Of course you will bring you – all ready to go, on time and tuned! But the following things will also help:
- Notebook. Plan to take notes to help capture the gems you came for. You might think you’ll remember it all, but you won’t! You’re likely going to get full answers to your questions (your wants) and it will likely be a lot of information!
- Recording device. Especially if you want me to be taught a tune. You won’t be able to play it until you have it in your head – which is best accomplished by listening to it. By the way, this doesn’t replace the notebook!
- Music you are currently working. Even if you have it memorized, bring it so everyone can read it! Just bring it!
- Your wants list. I swear there is a switch in the bench which evacuates your memory. Being able to state what you’re hoping to leave with will help you both focus on the most important things in the time you have.
- Journal. Another memory aid, the place you have been collecting your thoughts – and an aid to sharing your progress (this can be your notebook if you’re already keeping a journal).
- Your full attention. Enough said.
- A confidence builder. I get it – there’s a lot of stress at a lesson, especially if you don’t have regular lessons. Anything to help you have a good lesson (maybe a “no fail” piece) is a good idea and will help you settle in.
Being ready will help you have a great lesson and learn a lot. Be ready!
I enjoy teaching lessons. I learn so much each time and I get to help someone learn – it’s a win-win! But sometimes it can be challenging. Teaching regular and recurring lessons to the students in my studio is fun and the progress (and pitfalls) are relatively easy to find.

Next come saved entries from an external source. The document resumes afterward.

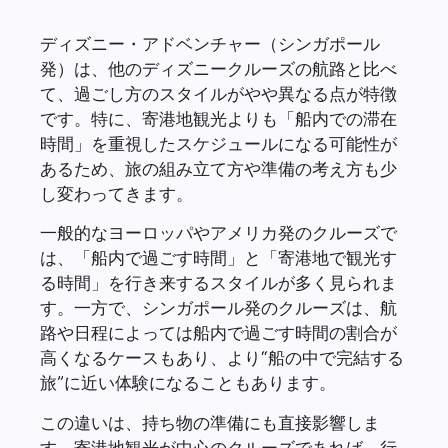
ディズニー・アドベンチャー（シンガポール
発）は、他のディズニークルーズの航路と比べ
て、過ごし方のスタイルがやや異なる点が特徴
です。特に、寄港地観光よりも「船内での滞在
時間」を重視したスケジュールになる可能性が
あるため、旅の組み立て方や準備の考え方も少
し変わってきます。
一般的なヨーロッパやアメリカ発のクルーズで
は、「船内で過ごす時間」と「寄港地で観光す
る時間」を行き来するスタイルが多く見られま
す。一方で、シンガポール発のクルーズは、航
路や日程によっては船内で過ごす時間の割合が
高くなるケースもあり、より“船の中で完結する
旅”に近い体験になることもあります。
この違いは、持ち物の準備にも直接影響しま
す。寄港地観光が中心のクルーズであれば、行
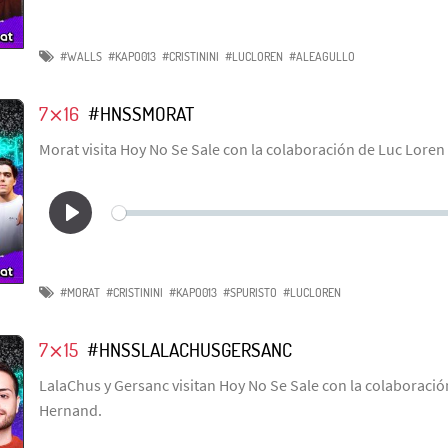
#WALLS
#KAPO013
#CRISTININI
#LUCLOREN
#ALEAGULLO
7⨯16
#HNSSMORAT
Morat visita Hoy No Se Sale con la colaboración de Luc Loren 
#MORAT
#CRISTININI
#KAPO013
#SPURISTO
#LUCLOREN
7⨯15
#HNSSLALACHUSGERSANC
LalaChus y Gersanc visitan Hoy No Se Sale con la colaboració
Hernand.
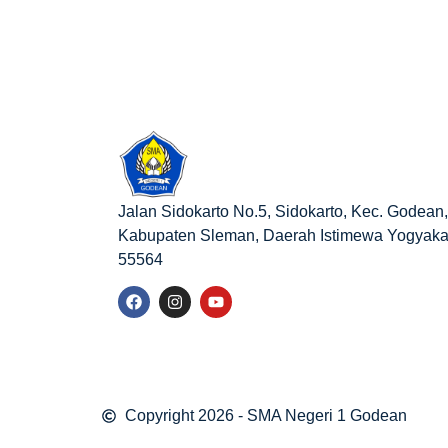
Jalan Sidokarto No.5, Sidokarto, Kec. Godean,
Kabupaten Sleman, Daerah Istimewa Yogyaka
55564
Copyright 2026 - SMA Negeri 1 Godean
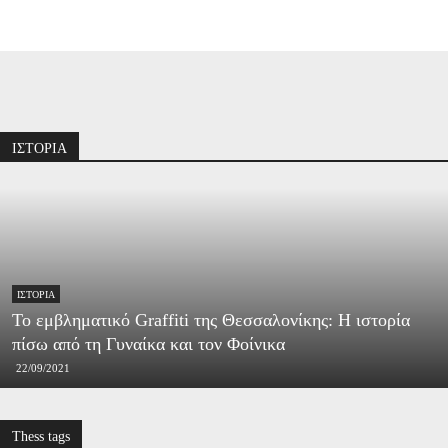
Διαφήμιση
ΙΣΤΟΡΙΑ
ΙΣΤΟΡΊΑ
Το εμβληματικό Graffiti της Θεσσαλονίκης: Η ιστορία
πίσω από τη Γυναίκα και τον Φοίνικα
22/09/2021
Thess tags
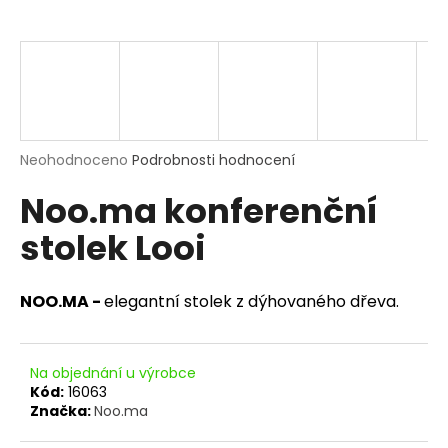
a
j
í
t
?
Průměrné
Neohodnoceno
Podrobnosti hodnocení
hodnocení
Noo.ma konferenční
produktu
je
HLEDAT
stolek Looi
0,0
z
5
hvězdiček.
NOO.MA -
elegantní stolek z dýhovaného dřeva.
D
o
p
Na objednání u výrobce
o
Kód:
16063
r
Značka:
Noo.ma
u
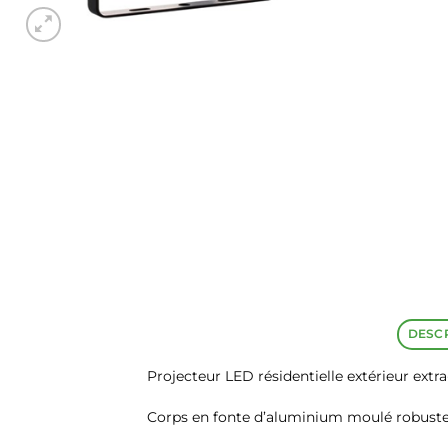
DESC
Projecteur LED résidentielle extérieur extra
Corps en fonte d’aluminium moulé robuste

But when I’m teaching one off lessons, figuring out what I can best offer can be difficult. That’s when my fervent hope is that the student will be able to tell me what they’d like to get from me. And few things are more frustrating than the answer, “I don’t know” or “Whatever you want”!
You are paying good money for the lesson, so it’s worth taking a few moments to figure out why you are there! Don’t know where to start? Here are a few ideas:
- Consult your practice journal – what continuously crops up? Maybe that is something to work on?
- Record yourself – review the recording and find what isn’t working for you (bring the recording if you think it will help).
- Review your competition comments – judges are great at spotting things you could work on.
- Are there things you never learned that you’d like to work on (Harmonics? Arpeggios? Key signatures?)?
- Is there a specific tune you’ve heard me play that you’d like to learn (please don’t ask me to teach you a tune you haven’t heard me play – what if i don’t know it either?)?
Knowing what you want to get from the lesson before you go in will help both you and the teacher get as much as possible from the time you have. Even a vague idea will make your lesson better – and get you farther along your journey.